27.11.11

was ich begleite was mich begleitet

es passiert viel in kolumbien.
wichtige aemter wechseln, nachrichten, die bis ans andere ende der welt gelangen, ein ex guerillero ist seit anfang november buergermeister von bogota, zweitmaechtigster mann im land. zeichen dafuer, dass ernst gemeinter einsatz fuer den frieden honoriert wird, dass vergangene rollenbilder – wie die der staatsfeinde - aufgeloest werden koennen. 
die regierung feiert sich im lichte der militaeroparation im bundesstaat cauca, bei der FARC chef alfonso cano getoetet wurde. die bisherigen analysen, was das fuer kolumbien bedeutet meinen, die groesste guerillabewegung kolumbiens ist weitgehend geschwaecht, wenn nicht am niedrigsten punkt ihrer kaempferischen moeglichkeiten und schreckenserregenden gewalttaten angelangt. 
unsere hauptinformationsquelle, unsere nachbarn und die leute des dorfrates, meinen jedoch, die FARC wird sich gerade jetzt nicht geschlagen geben, nicht jetzt.
"dialog ist die einzige moeglichkeit, aus dieser situation zu entkommen", meint einer meiner lieblingsgespaechspartner in unserm dorf, "dieser dialog beginnt jedoch sicherlich nicht mit dem tod von alfonso cano". in unserer region sind sie jedenfalls nach wie vor praesent, die guerillas, erst letzte woche gab es einen kampf zwischen paramilitaers und guerilleros in einem benachbarten tal.     

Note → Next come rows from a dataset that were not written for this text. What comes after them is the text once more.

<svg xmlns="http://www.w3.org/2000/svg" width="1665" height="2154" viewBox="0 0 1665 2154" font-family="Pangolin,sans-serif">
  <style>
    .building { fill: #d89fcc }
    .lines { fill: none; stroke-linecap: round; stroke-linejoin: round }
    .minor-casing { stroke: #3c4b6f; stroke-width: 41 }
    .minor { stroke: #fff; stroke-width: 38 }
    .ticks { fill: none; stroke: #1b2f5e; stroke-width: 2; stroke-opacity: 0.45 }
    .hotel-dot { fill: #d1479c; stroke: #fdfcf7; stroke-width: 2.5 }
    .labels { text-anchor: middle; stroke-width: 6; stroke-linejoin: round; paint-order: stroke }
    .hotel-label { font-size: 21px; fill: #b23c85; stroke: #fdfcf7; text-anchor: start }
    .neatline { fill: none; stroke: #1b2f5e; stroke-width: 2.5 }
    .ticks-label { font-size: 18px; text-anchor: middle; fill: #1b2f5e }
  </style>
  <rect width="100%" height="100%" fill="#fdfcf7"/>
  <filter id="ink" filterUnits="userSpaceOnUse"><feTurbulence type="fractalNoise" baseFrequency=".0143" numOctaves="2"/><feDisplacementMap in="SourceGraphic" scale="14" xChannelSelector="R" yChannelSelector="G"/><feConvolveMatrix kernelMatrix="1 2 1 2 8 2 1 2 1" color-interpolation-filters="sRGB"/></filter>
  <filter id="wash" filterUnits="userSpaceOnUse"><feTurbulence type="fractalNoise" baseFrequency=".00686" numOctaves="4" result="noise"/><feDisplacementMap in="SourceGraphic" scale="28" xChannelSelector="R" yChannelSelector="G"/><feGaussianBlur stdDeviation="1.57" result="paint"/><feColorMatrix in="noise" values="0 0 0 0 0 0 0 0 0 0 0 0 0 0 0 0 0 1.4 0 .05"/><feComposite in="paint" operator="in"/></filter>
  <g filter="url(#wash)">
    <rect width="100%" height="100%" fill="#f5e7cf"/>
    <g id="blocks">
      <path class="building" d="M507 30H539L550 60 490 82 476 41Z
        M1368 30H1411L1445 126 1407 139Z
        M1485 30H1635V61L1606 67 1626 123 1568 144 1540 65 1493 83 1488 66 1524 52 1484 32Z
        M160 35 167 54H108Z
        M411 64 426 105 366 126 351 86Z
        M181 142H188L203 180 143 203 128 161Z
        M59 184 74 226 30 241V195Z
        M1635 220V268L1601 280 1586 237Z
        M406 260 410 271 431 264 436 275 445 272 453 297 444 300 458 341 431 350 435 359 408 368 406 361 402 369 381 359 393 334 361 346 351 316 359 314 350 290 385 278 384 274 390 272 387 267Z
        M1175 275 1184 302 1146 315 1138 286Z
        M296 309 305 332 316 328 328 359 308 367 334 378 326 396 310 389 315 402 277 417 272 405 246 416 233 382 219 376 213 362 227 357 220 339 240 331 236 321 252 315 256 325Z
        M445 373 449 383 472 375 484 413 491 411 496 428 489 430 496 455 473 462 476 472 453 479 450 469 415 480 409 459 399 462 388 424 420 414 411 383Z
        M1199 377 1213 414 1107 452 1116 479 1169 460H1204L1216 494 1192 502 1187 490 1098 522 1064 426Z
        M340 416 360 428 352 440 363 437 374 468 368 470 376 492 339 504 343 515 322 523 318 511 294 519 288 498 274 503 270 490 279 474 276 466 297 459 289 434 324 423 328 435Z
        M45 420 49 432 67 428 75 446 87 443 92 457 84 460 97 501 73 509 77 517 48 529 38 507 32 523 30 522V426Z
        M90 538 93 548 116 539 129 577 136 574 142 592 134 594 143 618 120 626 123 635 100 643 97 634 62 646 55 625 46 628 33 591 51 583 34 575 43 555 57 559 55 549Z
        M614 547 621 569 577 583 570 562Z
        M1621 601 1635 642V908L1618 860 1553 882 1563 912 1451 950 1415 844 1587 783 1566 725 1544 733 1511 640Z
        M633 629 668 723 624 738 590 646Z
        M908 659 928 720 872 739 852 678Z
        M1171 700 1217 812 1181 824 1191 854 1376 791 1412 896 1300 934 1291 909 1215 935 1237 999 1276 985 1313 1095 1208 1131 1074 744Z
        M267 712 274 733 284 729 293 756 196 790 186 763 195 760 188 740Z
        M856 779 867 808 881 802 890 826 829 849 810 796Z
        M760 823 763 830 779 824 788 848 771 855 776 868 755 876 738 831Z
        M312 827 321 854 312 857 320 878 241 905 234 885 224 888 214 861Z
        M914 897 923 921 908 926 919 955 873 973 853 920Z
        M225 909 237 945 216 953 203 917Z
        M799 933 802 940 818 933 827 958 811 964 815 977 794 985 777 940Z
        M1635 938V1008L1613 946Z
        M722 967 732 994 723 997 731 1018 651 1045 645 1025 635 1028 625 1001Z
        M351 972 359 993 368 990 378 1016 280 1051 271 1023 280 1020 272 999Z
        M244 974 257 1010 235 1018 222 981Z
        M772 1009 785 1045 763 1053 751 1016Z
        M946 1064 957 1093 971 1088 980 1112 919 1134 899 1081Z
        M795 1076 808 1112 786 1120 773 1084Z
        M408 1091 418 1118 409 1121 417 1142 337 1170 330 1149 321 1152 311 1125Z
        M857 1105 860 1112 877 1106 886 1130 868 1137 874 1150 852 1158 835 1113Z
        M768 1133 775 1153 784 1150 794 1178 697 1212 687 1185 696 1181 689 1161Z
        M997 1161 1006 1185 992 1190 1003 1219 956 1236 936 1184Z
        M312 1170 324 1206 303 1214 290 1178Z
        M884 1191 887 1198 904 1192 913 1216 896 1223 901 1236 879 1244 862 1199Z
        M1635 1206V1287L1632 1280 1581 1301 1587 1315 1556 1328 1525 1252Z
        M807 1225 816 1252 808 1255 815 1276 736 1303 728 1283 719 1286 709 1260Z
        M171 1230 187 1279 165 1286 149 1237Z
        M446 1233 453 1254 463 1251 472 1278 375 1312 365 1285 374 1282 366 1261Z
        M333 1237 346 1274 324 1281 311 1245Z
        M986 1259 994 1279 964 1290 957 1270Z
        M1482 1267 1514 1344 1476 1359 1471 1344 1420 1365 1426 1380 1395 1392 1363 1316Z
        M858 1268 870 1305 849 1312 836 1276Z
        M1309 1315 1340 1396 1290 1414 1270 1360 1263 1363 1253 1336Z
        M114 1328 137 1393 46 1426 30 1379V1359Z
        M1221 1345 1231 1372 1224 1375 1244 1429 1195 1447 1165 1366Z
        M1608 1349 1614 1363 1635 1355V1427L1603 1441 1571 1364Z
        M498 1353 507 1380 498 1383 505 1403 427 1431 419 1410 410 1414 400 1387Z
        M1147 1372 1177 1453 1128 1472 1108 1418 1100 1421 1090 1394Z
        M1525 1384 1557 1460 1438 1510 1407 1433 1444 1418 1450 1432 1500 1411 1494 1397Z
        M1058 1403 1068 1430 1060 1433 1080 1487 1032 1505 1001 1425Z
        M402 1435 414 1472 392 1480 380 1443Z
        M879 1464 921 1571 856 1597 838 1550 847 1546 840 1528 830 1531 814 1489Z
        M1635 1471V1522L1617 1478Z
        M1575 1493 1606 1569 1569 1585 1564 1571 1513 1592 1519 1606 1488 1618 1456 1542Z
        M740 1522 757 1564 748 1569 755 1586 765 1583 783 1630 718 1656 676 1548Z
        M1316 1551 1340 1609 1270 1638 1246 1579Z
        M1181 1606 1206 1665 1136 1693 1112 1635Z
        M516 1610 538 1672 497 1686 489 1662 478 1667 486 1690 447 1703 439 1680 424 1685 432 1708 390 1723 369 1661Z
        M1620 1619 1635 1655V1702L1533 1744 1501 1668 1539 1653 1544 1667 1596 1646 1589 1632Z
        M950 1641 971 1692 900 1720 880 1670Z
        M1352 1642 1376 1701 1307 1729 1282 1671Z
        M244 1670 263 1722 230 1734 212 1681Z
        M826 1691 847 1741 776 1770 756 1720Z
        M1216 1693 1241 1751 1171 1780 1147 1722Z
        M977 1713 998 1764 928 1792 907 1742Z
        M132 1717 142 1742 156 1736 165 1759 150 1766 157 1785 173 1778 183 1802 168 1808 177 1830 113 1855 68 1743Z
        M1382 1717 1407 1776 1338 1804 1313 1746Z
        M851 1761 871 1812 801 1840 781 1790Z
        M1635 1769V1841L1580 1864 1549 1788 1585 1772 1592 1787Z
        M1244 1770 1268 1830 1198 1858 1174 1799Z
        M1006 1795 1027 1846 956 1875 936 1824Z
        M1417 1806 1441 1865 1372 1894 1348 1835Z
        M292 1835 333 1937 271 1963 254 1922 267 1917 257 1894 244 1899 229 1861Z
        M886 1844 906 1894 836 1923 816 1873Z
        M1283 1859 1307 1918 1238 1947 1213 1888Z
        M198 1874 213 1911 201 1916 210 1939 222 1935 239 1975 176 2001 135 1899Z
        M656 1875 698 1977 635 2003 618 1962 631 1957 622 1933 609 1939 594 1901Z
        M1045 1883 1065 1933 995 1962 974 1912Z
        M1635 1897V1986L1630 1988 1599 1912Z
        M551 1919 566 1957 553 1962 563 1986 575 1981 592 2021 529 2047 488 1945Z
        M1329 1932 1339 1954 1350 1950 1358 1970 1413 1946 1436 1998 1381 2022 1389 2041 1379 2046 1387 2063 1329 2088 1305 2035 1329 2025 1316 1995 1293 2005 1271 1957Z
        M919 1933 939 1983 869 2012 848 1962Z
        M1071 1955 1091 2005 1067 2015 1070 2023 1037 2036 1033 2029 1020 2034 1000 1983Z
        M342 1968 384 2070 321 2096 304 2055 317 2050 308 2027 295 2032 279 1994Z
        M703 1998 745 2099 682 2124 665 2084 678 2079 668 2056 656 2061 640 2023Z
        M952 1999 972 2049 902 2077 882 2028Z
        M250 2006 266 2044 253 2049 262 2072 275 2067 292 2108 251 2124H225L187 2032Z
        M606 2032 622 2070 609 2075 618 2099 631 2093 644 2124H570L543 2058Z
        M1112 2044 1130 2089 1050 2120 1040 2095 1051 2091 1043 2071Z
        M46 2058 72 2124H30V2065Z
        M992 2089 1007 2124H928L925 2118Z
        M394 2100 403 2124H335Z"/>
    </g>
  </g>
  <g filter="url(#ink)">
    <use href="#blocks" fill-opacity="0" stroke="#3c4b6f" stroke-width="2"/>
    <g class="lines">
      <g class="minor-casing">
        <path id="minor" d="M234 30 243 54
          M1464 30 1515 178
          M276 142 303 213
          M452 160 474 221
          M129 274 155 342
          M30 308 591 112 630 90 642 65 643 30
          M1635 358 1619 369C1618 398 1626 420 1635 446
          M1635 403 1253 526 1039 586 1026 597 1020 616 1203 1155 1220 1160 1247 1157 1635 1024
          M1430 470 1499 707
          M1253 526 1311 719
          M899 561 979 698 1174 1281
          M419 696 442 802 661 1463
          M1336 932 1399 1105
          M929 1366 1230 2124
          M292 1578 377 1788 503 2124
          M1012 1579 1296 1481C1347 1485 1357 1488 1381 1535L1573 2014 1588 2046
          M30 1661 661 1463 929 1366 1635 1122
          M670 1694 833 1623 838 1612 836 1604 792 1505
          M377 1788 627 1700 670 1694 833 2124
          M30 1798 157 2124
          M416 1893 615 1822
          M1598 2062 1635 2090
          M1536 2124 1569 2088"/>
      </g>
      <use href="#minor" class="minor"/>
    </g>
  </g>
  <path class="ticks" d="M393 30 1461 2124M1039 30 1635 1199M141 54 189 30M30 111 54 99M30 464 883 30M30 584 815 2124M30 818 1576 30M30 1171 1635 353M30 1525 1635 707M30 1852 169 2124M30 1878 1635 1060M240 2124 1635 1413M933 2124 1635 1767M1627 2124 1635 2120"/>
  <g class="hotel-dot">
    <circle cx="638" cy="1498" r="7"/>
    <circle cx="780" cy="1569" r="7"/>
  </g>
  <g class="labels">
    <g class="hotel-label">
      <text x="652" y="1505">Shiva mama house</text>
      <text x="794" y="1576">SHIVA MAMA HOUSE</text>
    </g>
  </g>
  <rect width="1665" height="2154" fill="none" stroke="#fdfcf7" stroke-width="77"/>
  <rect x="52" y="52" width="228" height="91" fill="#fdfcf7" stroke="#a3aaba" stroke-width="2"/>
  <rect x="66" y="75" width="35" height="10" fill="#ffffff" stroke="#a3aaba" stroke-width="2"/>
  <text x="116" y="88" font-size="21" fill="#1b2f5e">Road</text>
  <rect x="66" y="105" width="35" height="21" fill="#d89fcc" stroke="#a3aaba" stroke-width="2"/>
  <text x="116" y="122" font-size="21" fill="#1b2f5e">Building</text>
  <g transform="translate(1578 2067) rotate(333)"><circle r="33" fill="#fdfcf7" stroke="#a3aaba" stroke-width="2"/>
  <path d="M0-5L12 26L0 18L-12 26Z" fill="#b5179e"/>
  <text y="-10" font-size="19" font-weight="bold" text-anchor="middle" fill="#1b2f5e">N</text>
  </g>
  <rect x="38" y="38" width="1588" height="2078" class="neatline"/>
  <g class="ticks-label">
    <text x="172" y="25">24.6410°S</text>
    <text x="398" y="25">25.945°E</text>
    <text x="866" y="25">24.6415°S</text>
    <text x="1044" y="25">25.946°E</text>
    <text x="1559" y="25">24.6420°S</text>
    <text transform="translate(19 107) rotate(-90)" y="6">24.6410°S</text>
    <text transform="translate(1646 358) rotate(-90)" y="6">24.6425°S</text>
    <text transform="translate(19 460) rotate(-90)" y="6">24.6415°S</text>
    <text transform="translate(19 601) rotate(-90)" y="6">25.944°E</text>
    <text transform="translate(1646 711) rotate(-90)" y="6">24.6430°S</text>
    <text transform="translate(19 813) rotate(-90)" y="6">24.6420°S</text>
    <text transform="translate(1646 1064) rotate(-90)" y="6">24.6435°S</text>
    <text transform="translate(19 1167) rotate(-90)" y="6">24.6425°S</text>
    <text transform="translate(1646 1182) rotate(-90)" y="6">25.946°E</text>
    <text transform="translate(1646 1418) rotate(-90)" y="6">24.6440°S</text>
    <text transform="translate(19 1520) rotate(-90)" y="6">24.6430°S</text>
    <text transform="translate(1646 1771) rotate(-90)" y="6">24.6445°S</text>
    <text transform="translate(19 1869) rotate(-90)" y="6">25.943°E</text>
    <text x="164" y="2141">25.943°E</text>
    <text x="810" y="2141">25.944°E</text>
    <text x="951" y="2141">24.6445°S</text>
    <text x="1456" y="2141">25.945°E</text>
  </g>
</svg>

auch auf der mikroebene sind wir beschaeftigt. die "heissen zonen" wechseln. wir werden angefragt, familien zu begleiten, anrufe zu tun, leute von der feldarbeit abzuholen. 
ich arbeite an artikeln ueber die landfrage und den cocaanbau.
ich verbringe gute anteile meiner zeit damit, meine neue kollegin charlotte zu begleiten beim kennen lernen der leute, der arbeit und beim eintauchen in das leben hier. es ist super. sie ist so motiviert u bringt viel aussensicht und andere interessen. viel zu diskutieren, viel lebensbewegendes, linguistisches und analytisches. fein.

aerzte ohne grenzen verlassen die region, um im choco, sozusagen tiefer im dschungel, zu arbeiten. wir waren gestern auf ihrem abschiedsfest mit den leuten von den peace brigades und der UNHCR, in der mini-expatriates-szene von apartado. schoen, zu tanzen, zu trinken, mediterrane snacks zu essen, mit leuten von ueberall auf der welt zu reden. sehr unterschiedliche leute, tw. karrieremaessig hier, teilweise mit einer grossen abenteuerlust. 
und wir sind diejenigen mit der einzigartigen erfahrung, wirklich und einfach bei und mit den leuten zu leben, eine tatsache, um die uns alle anderen organisationen hier beneiden. um das leben mit den nachbarn, den kindern, den tieren. um die freundschaften, die wir hier schliessen koennen und die wir mitnehmen. in den meisten faellen gehen die internationalen organisationen hier nur punktuell in eine gemeinde, arbeiten mehr auf analytischer, anwaltschaftlicher ebene, und auch das mit einem gewissen risiko.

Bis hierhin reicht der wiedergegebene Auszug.